10. There is no allegation and no evidence in the plaint or anywhere else on record as to who among the co-sharers of the plaintiff were working the mines, and if so to what extent on the date of the vesting in the State. Even if they had been so working the normal term of a lease is 20 years and that term would have come to an end even in 1972.
11. It would not, therefore, be possible to give effect to the consent decree passed by the Trial Court in respect of the mines. Nor is it possible, as contended on behalf of the appellant to pass a final decree in respect of bakhast and zirat lands in favour of the plaintiff and then leave the preliminary decree in respect of the mines untouched leaving the plaintiff to put in a fresh application for final decree in respect of the mines. The subject is too complicated to be dealt with in the final decree proceedings in the suit. The plaintiff would have to make proper allegations as to which among his co-sharers were operating the mines in 1952. If they have been operating any mines it may be that the appellant would be entitled to a share. But if the term of the mining lease has come to an end it would be a matter of accounting between the co-sharers who had actually worked the mines and the appellant. The first respondent has disclaimed all interest in the mines. If all the mines are being worked by lessees no question of the appellant being entitled to any rights would arise at all. If there had been a renewal of the mining leases a further question whether the plaintiff would be entitled to a share in them would arise.

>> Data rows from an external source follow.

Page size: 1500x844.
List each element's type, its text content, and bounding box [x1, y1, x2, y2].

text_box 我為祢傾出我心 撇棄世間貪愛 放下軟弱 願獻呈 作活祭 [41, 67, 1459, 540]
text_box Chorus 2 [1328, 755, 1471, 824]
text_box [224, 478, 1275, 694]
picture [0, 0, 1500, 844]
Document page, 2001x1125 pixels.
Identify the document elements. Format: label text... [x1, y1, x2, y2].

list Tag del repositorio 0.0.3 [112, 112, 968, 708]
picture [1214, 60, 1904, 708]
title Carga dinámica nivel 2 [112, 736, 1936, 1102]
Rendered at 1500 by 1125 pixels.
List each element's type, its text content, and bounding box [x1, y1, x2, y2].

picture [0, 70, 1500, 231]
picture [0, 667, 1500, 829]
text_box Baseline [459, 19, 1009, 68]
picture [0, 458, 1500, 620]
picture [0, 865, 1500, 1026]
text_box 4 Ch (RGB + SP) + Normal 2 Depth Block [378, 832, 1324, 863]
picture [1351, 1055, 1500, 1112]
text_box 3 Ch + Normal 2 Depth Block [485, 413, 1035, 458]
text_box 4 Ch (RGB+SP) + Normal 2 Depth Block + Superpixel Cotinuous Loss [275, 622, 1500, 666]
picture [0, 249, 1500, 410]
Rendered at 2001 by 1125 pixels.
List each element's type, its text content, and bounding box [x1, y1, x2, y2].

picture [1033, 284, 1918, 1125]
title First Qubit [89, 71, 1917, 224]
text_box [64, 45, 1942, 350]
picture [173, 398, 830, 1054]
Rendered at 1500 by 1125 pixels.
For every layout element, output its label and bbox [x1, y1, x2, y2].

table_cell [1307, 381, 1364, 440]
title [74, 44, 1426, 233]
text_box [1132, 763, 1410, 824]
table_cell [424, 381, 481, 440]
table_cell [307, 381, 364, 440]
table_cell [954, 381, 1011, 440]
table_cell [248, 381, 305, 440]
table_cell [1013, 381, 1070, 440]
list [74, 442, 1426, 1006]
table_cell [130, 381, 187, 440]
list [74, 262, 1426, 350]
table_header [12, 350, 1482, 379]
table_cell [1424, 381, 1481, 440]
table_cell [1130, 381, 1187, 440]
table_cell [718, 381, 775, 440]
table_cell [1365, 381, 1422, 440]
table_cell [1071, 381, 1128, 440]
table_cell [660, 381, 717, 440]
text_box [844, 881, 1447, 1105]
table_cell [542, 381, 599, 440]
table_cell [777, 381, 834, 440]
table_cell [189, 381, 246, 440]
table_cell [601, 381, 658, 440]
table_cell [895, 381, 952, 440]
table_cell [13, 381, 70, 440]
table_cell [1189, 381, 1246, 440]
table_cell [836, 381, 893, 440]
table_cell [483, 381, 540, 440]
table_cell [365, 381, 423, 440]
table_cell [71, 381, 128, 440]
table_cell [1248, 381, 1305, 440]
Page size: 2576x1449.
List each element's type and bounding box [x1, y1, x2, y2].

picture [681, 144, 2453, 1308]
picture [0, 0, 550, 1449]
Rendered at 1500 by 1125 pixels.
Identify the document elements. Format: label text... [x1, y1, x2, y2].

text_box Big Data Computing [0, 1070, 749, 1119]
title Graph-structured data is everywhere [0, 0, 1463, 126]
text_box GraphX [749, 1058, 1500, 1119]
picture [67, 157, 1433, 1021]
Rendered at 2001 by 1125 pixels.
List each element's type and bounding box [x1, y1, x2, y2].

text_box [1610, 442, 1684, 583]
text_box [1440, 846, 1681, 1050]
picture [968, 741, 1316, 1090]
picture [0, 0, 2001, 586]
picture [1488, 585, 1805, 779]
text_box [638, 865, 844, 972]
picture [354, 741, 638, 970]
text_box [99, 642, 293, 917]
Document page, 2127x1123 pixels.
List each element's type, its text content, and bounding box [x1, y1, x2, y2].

12. The best thing that could be done in the circumstances is, therefore, to uphold the judgment and decree of the High Court in respect of the mines leaving it to the plaintiff to file a suit, if he is 30 advised for such relief as he may consider available to him. The judgment of the High Court would be modified to the extent that there will be a final decree in favour of the appellant in respect of the bakhast and zirat lands subject to laws regarding ceiling on lands in force in Bihar State. Though we have held that the High Court was in error in holding that the plaintiff was not entitled to any share in the mines unless he was himself directly working those mines he will have to work out his remedies in respect of the mines by a separate suit. In the circumstances the parties would bear their own costs.